** Given information **
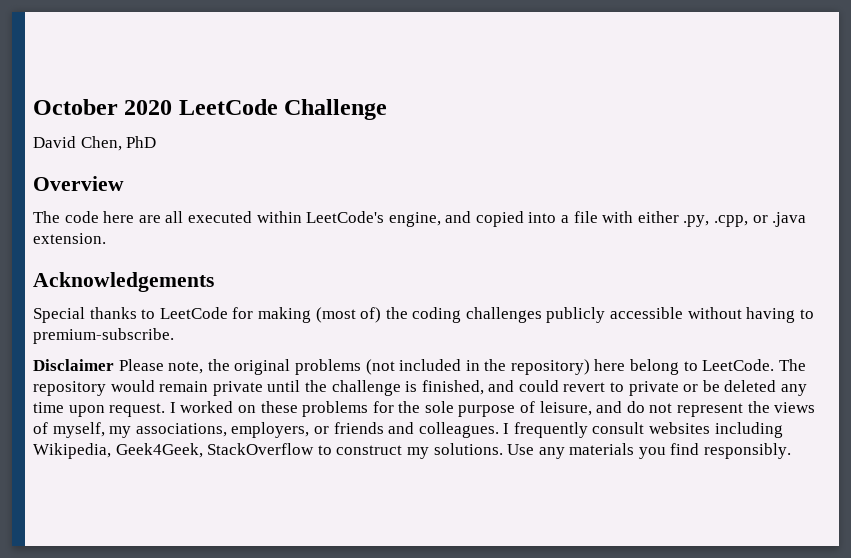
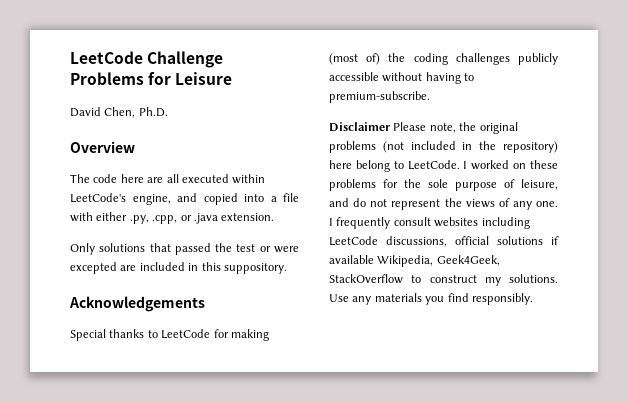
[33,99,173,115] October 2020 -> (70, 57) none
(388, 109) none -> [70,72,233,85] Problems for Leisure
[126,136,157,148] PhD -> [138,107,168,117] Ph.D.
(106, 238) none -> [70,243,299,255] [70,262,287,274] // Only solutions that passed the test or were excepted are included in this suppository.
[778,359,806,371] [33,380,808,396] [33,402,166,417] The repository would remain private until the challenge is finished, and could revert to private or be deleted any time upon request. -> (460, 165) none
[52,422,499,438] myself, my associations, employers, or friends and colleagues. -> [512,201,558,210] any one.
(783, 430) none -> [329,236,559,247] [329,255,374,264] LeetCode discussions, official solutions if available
...
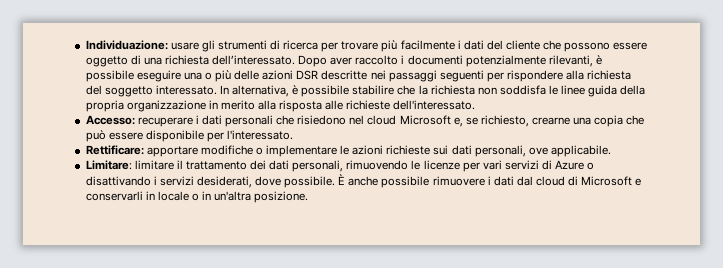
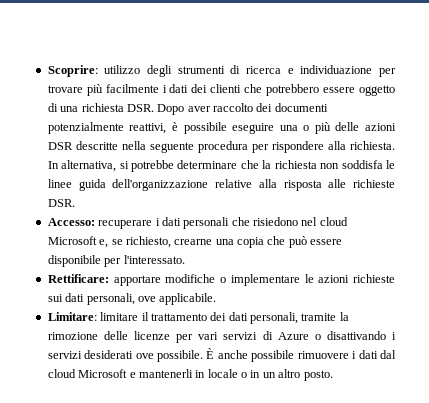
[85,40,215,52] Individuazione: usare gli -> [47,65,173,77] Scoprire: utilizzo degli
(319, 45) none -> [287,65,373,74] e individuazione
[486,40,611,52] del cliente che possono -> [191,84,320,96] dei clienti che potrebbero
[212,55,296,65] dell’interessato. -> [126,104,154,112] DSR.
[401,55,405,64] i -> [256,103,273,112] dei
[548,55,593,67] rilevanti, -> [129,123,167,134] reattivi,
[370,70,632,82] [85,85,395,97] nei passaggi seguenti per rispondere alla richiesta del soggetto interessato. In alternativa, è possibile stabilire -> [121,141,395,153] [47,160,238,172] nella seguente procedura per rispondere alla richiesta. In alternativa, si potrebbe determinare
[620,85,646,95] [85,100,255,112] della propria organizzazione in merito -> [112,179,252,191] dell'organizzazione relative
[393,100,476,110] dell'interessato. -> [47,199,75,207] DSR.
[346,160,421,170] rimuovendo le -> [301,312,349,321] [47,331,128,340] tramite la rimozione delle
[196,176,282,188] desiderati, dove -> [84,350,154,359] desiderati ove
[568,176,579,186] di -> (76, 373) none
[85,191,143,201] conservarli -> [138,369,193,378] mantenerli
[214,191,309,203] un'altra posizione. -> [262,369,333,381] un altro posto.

** Task description **
Starting at the line that has "[620,85,646,95] [85,100,255,112] della" and ending at the line that has "[214,191,309,203] un'altra posizione.", please write out the lines above exactly, leaving out all others.

** Answer space **
[620,85,646,95] [85,100,255,112] della propria organizzazione in merito -> [112,179,252,191] dell'organizzazione relative
[393,100,476,110] dell'interessato. -> [47,199,75,207] DSR.
[346,160,421,170] rimuovendo le -> [301,312,349,321] [47,331,128,340] tramite la rimozione delle
[196,176,282,188] desiderati, dove -> [84,350,154,359] desiderati ove
[568,176,579,186] di -> (76, 373) none
[85,191,143,201] conservarli -> [138,369,193,378] mantenerli
[214,191,309,203] un'altra posizione. -> [262,369,333,381] un altro posto.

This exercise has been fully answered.